これまでは真っすぐを中心に、力で打者をねじ伏せようとする典型的なパワーピッチャーでしたが、ここに来て単調さが消えてきたような印象があります。梨田昌孝監督も「ピッチングが大人になった」と褒めていました。

安樂投手と言えば、4年前の春のことが思い出されます。2年生ながら済美(愛媛)のエースとしてセンバツに出場した安樂投手は初戦から決勝まで全5試合に先発しました。決勝の浦和学院戦は6回でマウンドを降りましたが、甲子園で実に772球を投げました。

これに対しては「酷使だ」という声が多方面から上がりました。米CBSスポーツは「まだ体が発育中なのに、正気の沙汰ではない」と批判的に伝えました。

 

当時の安樂投手の主治医は坂山憲史さん。私も面識があります。愛媛県柔道協会評議員、愛媛県体育協会スポーツ医科委員も務める熟達の整形外科医です。

帰郷後、安樂投手は坂山さんが勤務する病院に行き、MRI診断を受けました。所見は「骨挫傷」でした。ただし、これは投げ過ぎによるものではなく、3回戦で右腕の前腕に強襲打を浴びたことが原因でした。

球数よりも合理的なフォームを!

先頃、出版された『豪腕』(ハーパーコリンズ・ジャパン)という本が私の手許にあります。著者のジェフ・バッサンさんは「米Yahoo Sports」などで執筆するベースボール・コラムニストです。

<使い捨てられる15億ドルの商品>という謳い文句が刺激的です。

著者によると、MLBが投手につぎ込むカネは<15億ドル>(約1710億円)とのことです。

<投手の故障によって年間5億ドルを失っている。毎シーズン、投手の半分以上が故障者リスト(DL)に載り、その期間は平均約2ヵ月。今日の大リーグでは投手の4分の1の肘にトミー・ジョン手術によるジッパーのような傷跡がついている。>

著者は松山にまで赴き、坂山さんにも会っています。安樂投手のヒジについては「とても、きれいな骨だ」という言葉を引き出しています。

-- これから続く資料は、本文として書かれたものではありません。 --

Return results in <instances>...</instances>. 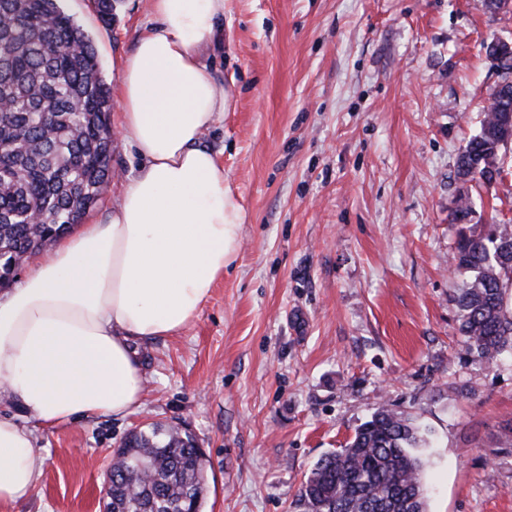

しかし、センバツが終わっても右ヒジの状態は回復せず、安樂投手率いる済美は、それ以降、甲子園に出場できませんでした。

「高校2年の世界大会で夏の優勝投手の高橋光成(前橋育英高~埼玉西武)君と一緒になった。その時に、高橋君からスライダーを教わったようなんです。慣れない変化球を投げたことでヒジを悪化させたこともありました」

坂山さんは、そんな裏話も披露してくれました。では、若年層の投げ過ぎ批判については、どう考えているのでしょう。

「少年時代からの投げ過ぎは、将来を考えた時、大きなリスク要因になります。だけど、米国のように球数さえ制限すればいいというものではない。専門医の立場から言わせてもらえば、合理的なフォームこそがヒジ、肩関節を守ってくれるものなんです」

果たして16歳で投じた772球の顛末は……。安樂投手にとっては真価が問われるシーズンになりそうです。